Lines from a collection
────────────────────────────────────────
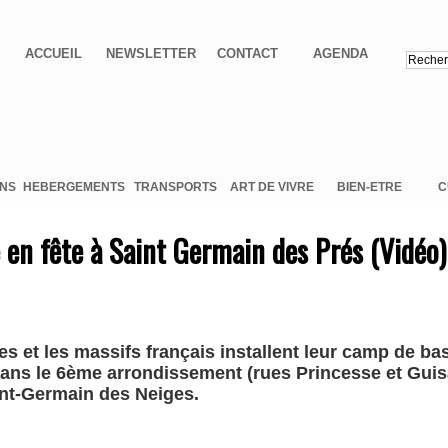
ACCUEIL
NEWSLETTER
CONTACT
AGENDA
ONS
HEBERGEMENTS
TRANSPORTS
ART DE VIVRE
BIEN-ETRE
C
en fête à Saint Germain des Prés (Vidéo)
 et les massifs français installent leur camp de base
dans le 6ème arrondissement (rues Princesse et Guis
int-Germain des Neiges.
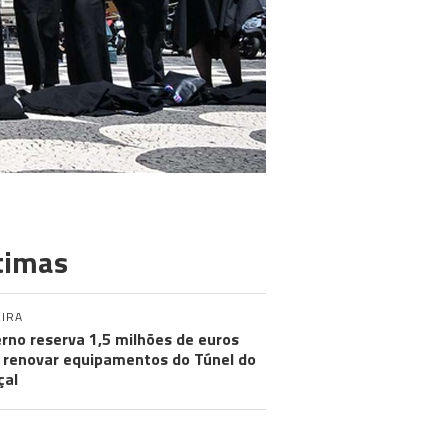
timas
IRA
rno reserva 1,5 milhões de euros
 renovar equipamentos do Túnel do
çal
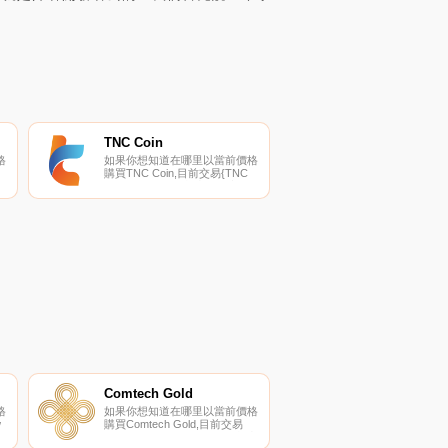
TNC Coin
格
如果你想知道在哪里以當前價格
購買TNC Coin,目前交易{TNC
加
Coin]股票的頂級加密貨幣交易
所是CoinTiger、XT.COM、
Bibox、ProBit Global和
PancakeSwap（V2）。您可以
在我們的加密貨幣交易所頁面上
找到其他列表.
Comtech Gold
格
如果你想知道在哪里以當前價格
w
購買Comtech Gold,目前交易
{Comtech Gold]股票的頂級加密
────────────────────────────────────────
Could you copy out every one of the lines above word for word, omitting the pictures?

ACCUEIL
NEWSLETTER
CONTACT
AGENDA
ONS
HEBERGEMENTS
TRANSPORTS
ART DE VIVRE
BIEN-ETRE
C
en fête à Saint Germain des Prés (Vidéo)
 et les massifs français installent leur camp de base
dans le 6ème arrondissement (rues Princesse et Guis
int-Germain des Neiges.
timas
IRA
rno reserva 1,5 milhões de euros
 renovar equipamentos do Túnel do
çal
TNC Coin
格
如果你想知道在哪里以當前價格
購買TNC Coin,目前交易{TNC
加
Coin]股票的頂級加密貨幣交易
所是CoinTiger、XT.COM、
Bibox、ProBit Global和
PancakeSwap（V2）。您可以
在我們的加密貨幣交易所頁面上
找到其他列表.
Comtech Gold
格
如果你想知道在哪里以當前價格
w
購買Comtech Gold,目前交易
{Comtech Gold]股票的頂級加密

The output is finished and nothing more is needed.